Wondering what comic references you missed in last night's episode? Luckily Arrow Annotations is here to help, providing some additional notes and background info from last night’s episode. Arrow spoilers follow!
Bill Wintergreen – Wintergreen, Slade Wilson’s ex-partner, has a long history with Deathstroke in the comics. Wintergreen and Wilson were in the army together, and was even Wilson’s best man at his wedding. After Wintergreen was captured in the Vietnam War, it was Slade who rescued him against direct orders. Although Wilson was discharged, he earned Wintergreen’s lasting loyalty. After Wilson became Deathstroke, Wintergreen served as his conscience and support team. Wintergreen even became a father figure to Wilson’s daughter Rose.
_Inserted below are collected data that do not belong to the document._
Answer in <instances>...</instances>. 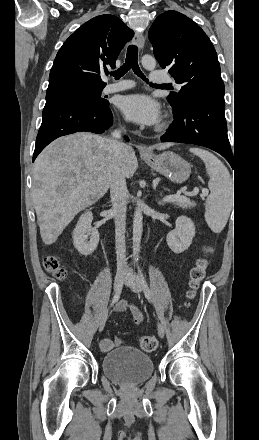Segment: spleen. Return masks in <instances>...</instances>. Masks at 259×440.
Here are the masks:
<instances>
[{
    "mask_svg": "<svg viewBox=\"0 0 259 440\" xmlns=\"http://www.w3.org/2000/svg\"><path fill=\"white\" fill-rule=\"evenodd\" d=\"M190 152L205 163L210 178L208 183L210 195L205 203V220L213 232L220 233L227 223L232 208V178L227 167L209 151L191 148Z\"/></svg>",
    "mask_w": 259,
    "mask_h": 440,
    "instance_id": "spleen-1",
    "label": "spleen"
}]
</instances>
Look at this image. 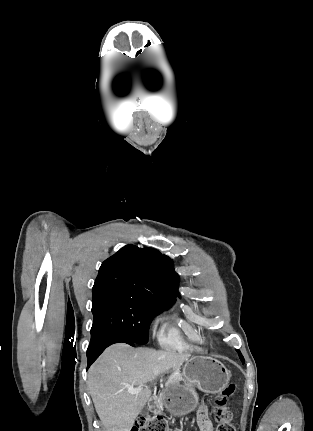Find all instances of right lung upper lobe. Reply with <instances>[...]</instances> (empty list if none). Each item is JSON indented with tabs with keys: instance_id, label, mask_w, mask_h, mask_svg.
I'll return each instance as SVG.
<instances>
[{
	"instance_id": "1",
	"label": "right lung upper lobe",
	"mask_w": 313,
	"mask_h": 431,
	"mask_svg": "<svg viewBox=\"0 0 313 431\" xmlns=\"http://www.w3.org/2000/svg\"><path fill=\"white\" fill-rule=\"evenodd\" d=\"M169 272V263L160 252L127 245L102 263L92 289L93 297L120 292L170 306L176 294Z\"/></svg>"
}]
</instances>
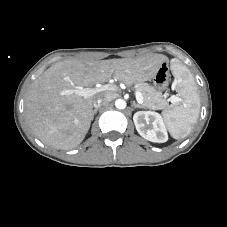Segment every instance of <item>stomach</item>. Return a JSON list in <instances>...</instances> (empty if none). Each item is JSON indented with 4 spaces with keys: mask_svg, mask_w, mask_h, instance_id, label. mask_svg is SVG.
<instances>
[{
    "mask_svg": "<svg viewBox=\"0 0 227 227\" xmlns=\"http://www.w3.org/2000/svg\"><path fill=\"white\" fill-rule=\"evenodd\" d=\"M167 65L168 61L164 60L163 63L160 64L159 70L152 78L153 85L158 91H163L168 87L170 74L168 69L166 68Z\"/></svg>",
    "mask_w": 227,
    "mask_h": 227,
    "instance_id": "stomach-1",
    "label": "stomach"
}]
</instances>
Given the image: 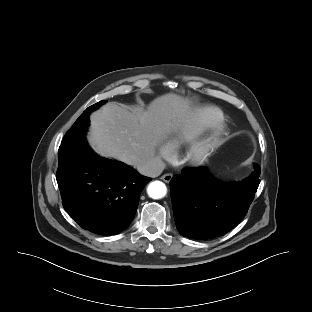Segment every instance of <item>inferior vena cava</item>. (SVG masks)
<instances>
[{"label":"inferior vena cava","instance_id":"602c4592","mask_svg":"<svg viewBox=\"0 0 312 312\" xmlns=\"http://www.w3.org/2000/svg\"><path fill=\"white\" fill-rule=\"evenodd\" d=\"M137 170L140 174L148 177L159 176L165 168V164L158 156L142 160L137 164Z\"/></svg>","mask_w":312,"mask_h":312}]
</instances>
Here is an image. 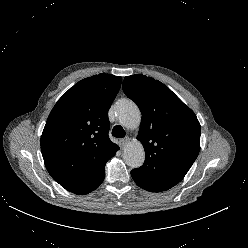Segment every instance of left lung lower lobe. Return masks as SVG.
<instances>
[{"label":"left lung lower lobe","mask_w":248,"mask_h":248,"mask_svg":"<svg viewBox=\"0 0 248 248\" xmlns=\"http://www.w3.org/2000/svg\"><path fill=\"white\" fill-rule=\"evenodd\" d=\"M131 175H132V178H133V180L135 181V183H137L136 176H135V174H134L133 171H131Z\"/></svg>","instance_id":"left-lung-lower-lobe-1"}]
</instances>
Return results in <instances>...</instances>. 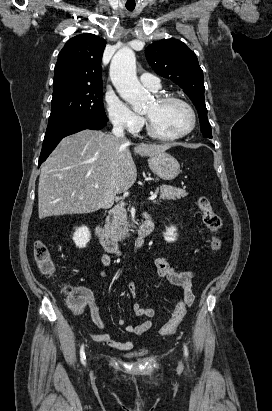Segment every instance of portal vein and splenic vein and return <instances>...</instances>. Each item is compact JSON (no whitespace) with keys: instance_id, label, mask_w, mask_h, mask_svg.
<instances>
[{"instance_id":"18ae733b","label":"portal vein and splenic vein","mask_w":272,"mask_h":411,"mask_svg":"<svg viewBox=\"0 0 272 411\" xmlns=\"http://www.w3.org/2000/svg\"><path fill=\"white\" fill-rule=\"evenodd\" d=\"M95 187L98 188V185H96ZM156 198H157V194H153V195H151V196L148 198V200L153 201V200H155ZM123 205H124V203L121 202V206H123Z\"/></svg>"}]
</instances>
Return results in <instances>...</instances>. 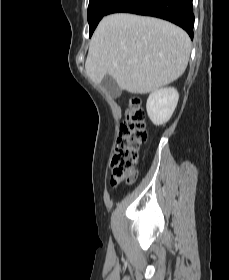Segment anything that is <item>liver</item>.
Instances as JSON below:
<instances>
[{"instance_id": "obj_1", "label": "liver", "mask_w": 229, "mask_h": 280, "mask_svg": "<svg viewBox=\"0 0 229 280\" xmlns=\"http://www.w3.org/2000/svg\"><path fill=\"white\" fill-rule=\"evenodd\" d=\"M190 51L191 40L180 27L157 18L117 13L98 24L85 71L96 85L110 75L120 89L147 94L178 79Z\"/></svg>"}]
</instances>
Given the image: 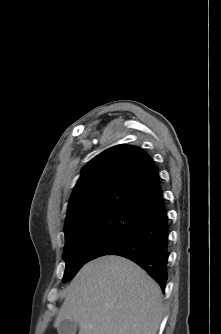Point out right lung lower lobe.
I'll use <instances>...</instances> for the list:
<instances>
[{
	"instance_id": "right-lung-lower-lobe-1",
	"label": "right lung lower lobe",
	"mask_w": 221,
	"mask_h": 334,
	"mask_svg": "<svg viewBox=\"0 0 221 334\" xmlns=\"http://www.w3.org/2000/svg\"><path fill=\"white\" fill-rule=\"evenodd\" d=\"M106 255L128 258L165 290L168 260V218L162 195L141 215L124 239Z\"/></svg>"
}]
</instances>
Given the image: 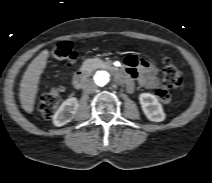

Wintergreen was eventually killed by Deathstroke, who had been possessed by the spirit of his youngest son, Joey. The possessed Deathstroke ended up mounting Wintergreen’s head on a wall, surrounded by other animals he had killed.
Joey Wilson – Joey Wilson is better known to comic book fans as Jericho, Deathstroke’s son and occasional ally to the Teen Titans. When he was a child, one of his father’s enemies slit his throat after taking the boy hostage. While Joey was rendered mute from the injury, he later learned that he had the ability to possess anyone he made eye contact with, a result of genetic experimentation done on his father.
A while later, Joey helped rescue the Teen Titans from his father and ended up joining the team fulltime. Unfortunately, it was his membership with the Titans that cost him his life. Joey was possessed by a group of evil spirits and attempted to abduct the Titans in order to use their bodies as hosts for the souls. In the resulting battle, Joey’s spirit emerged and asked his father (who was helping the Titans against his son) to kill him.
Joey didn’t die, however, at least not fully. At the beginning of Geoff Johns’ Teen Titan series, it was revealed that Jericho possessed Deathstroke’s body . Jericho fought a new group of Teen Titans, trying to dissuade them from joining the team. While he briefly regains his sanity and his original body, he turns evil once again. After trying to assassinate several presidential candidates and kill the Teen Titans once again, he has his eyes gouged out.
Shado – In the comics, Shado has a long and tumultuous history with the comics. A Yakuza assassin, Shado comes into conflict with Green Arrow after she begins hunting a group of ex-soldiers that had disgraced her family. While the two began as adversaries, Shado teamed up with Green Arrow to rescue Black Canary and occasionally helped him when their goals coincided. In the comics, Shado has an elaborate dragon tattoo on her back.
During a mission in Hawaii, Oliver was accidentally shot by Shado in the chest. While Shado tended to his rooms, she (allegedly) raped Oliver and conceived a son with him. Although Shado named their child Robert, she refused to allow Ollie to have any role in their son’s life.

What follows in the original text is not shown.